# Yanmar YM190 service question



## creeser (Sep 6, 2012)

My father has a Yanmar YM190 and the starter went out. So my dad decided to pull it off with my F-250 and dump the clutch to start it.(which I strongly disagreed with) Now the tractor acts like it is never in gear now. So my question is where to start? Is it shift forks, linkage etc. Any help would be greatly appreciated


----------



## Thomas (Nov 1, 2006)

Hope the tractor not hydro transmission.


----------



## creeser (Sep 6, 2012)

It is not hydrostatic transmission


----------



## winston (Aug 19, 2008)

Not that it matters but could this be a YM1900? Try putting the pto in gear and letting out on the clutch. If it turns you know your main drive shaft and clutch are still in tact. Also, make sure your hi/low shifter is engaged good.


----------



## creeser (Sep 6, 2012)

I will try that and it says YM190 it is a older model


----------



## winston (Aug 19, 2008)

Is it green?


----------



## creeser (Sep 6, 2012)

Yes it is green however correction on model number it is a ym195 sorry for the wrong information


----------



## winston (Aug 19, 2008)

No problem, keep us posted on what you find.


----------



## creeser (Sep 6, 2012)

Dad had already checked the PTO and said no power to the rear of the tractor so we are thinking clutch or pressure plate anyone have any other suggestions


----------



## winston (Aug 19, 2008)

Assuming you did make sure the hi/lo shifter is engaged good?
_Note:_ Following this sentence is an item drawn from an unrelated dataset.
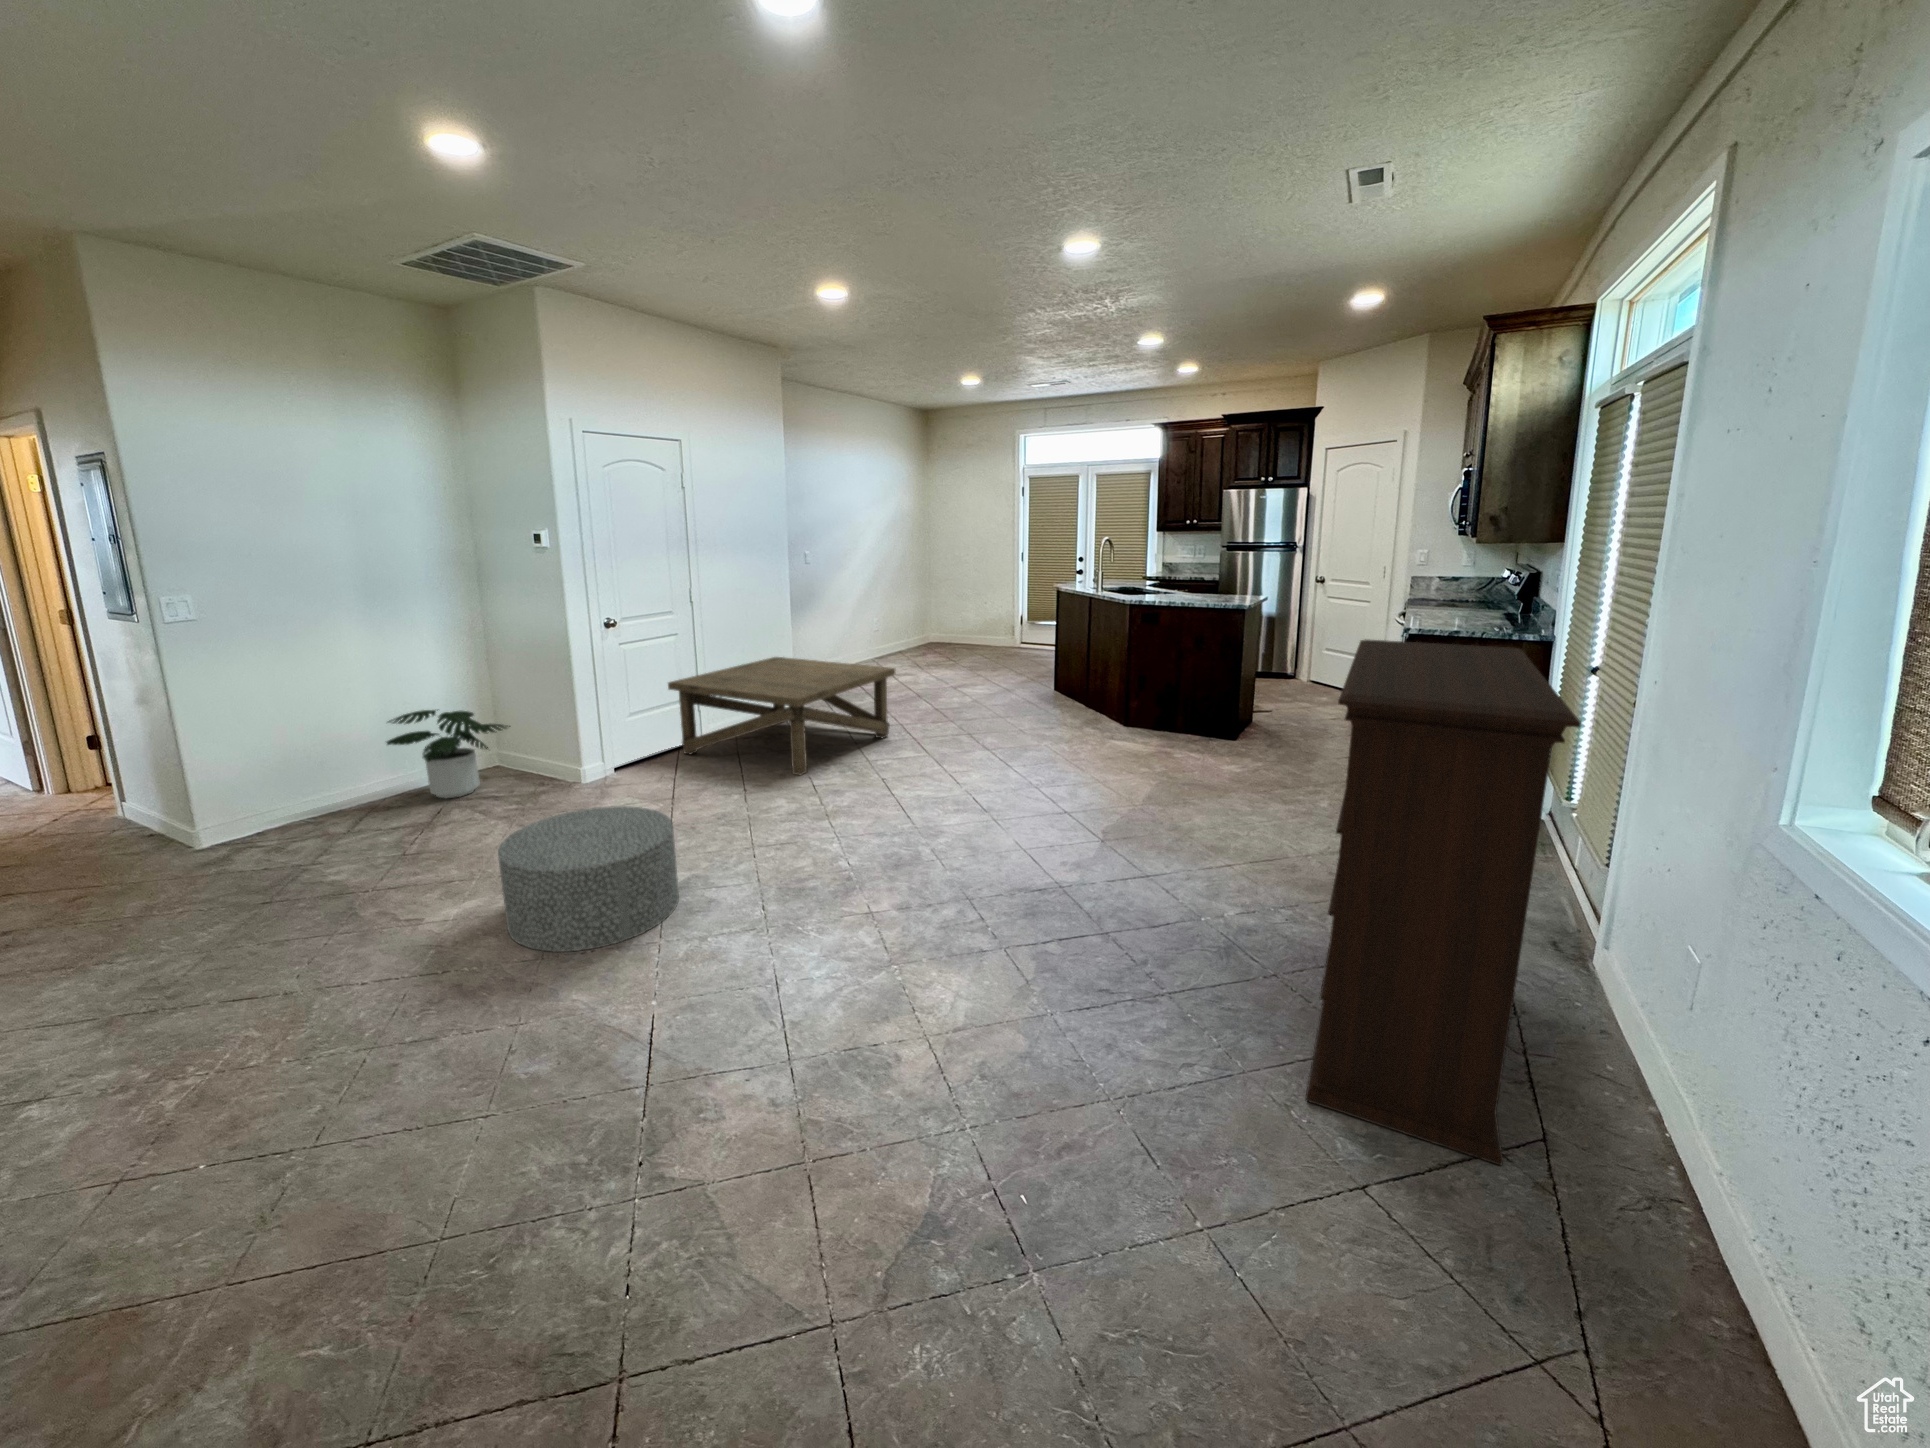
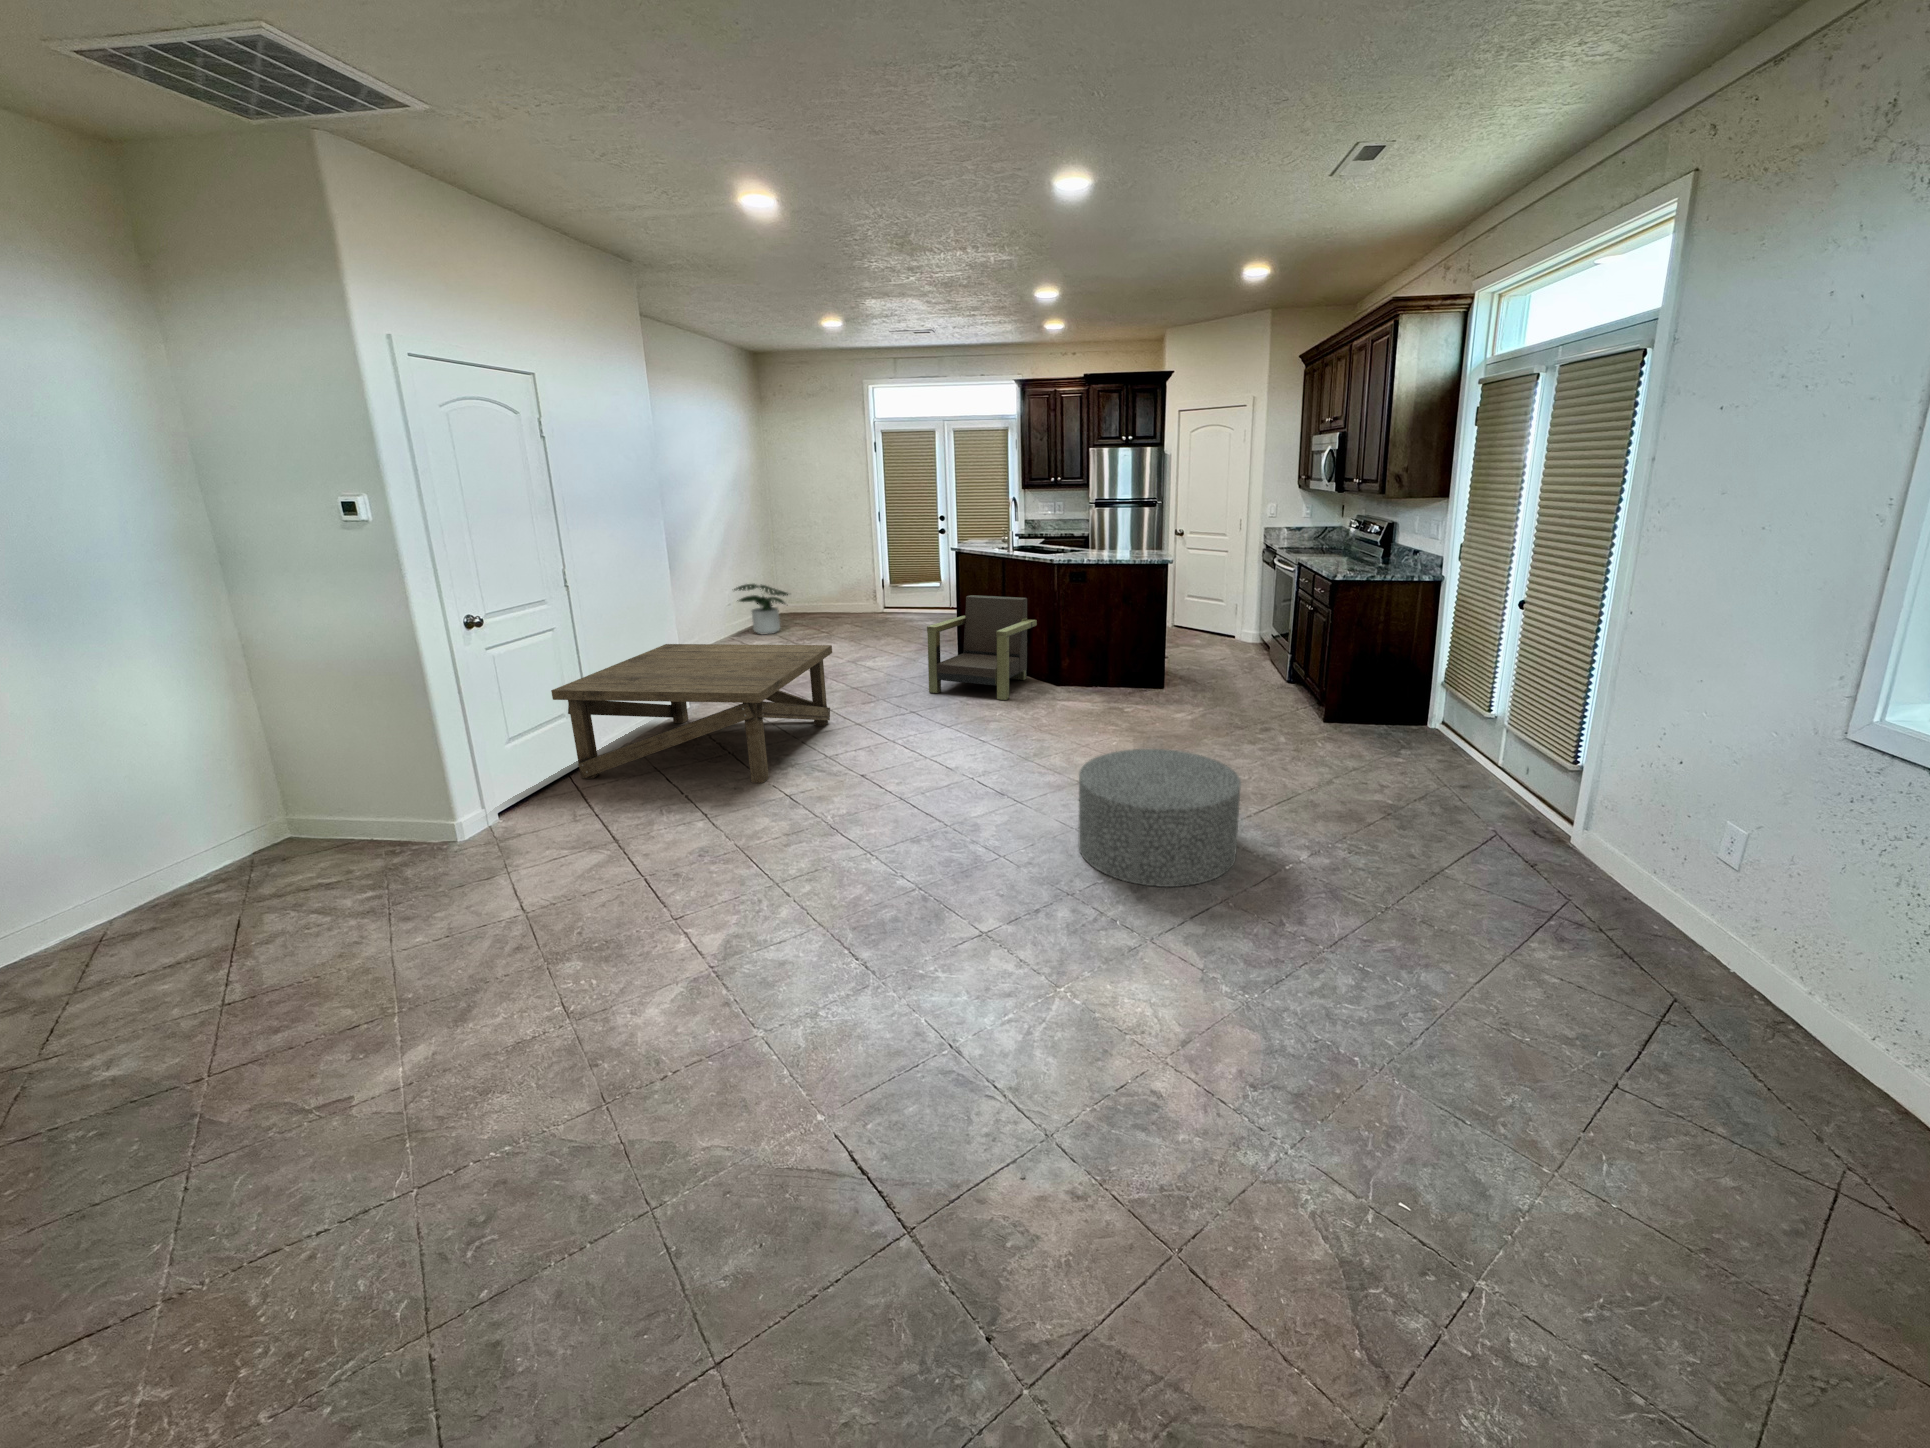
armchair: none [993,633,1109,736] -> present [927,595,1037,700]
bookshelf: present [1306,639,1581,1165] -> none [1392,585,1767,1018]
potted plant: present [387,710,510,798] -> present [734,584,788,635]
ottoman: present [498,806,679,952] -> present [1078,749,1241,887]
If the clutch pedal feels normal with freeplay at the top I believe my next step would be to remove the transmission cover and see what is or is not turning. This would be #16 in this parts drawing. http://www.hoyetractor.com/mm5/merchant.mvc?Screen=CTGY&Store_Code=HTE&Category_Code=2000TRANSCASE I sent you a pm.


----------



## creeser (Sep 6, 2012)

I sent a pm back but I am not for sure if it sent it


----------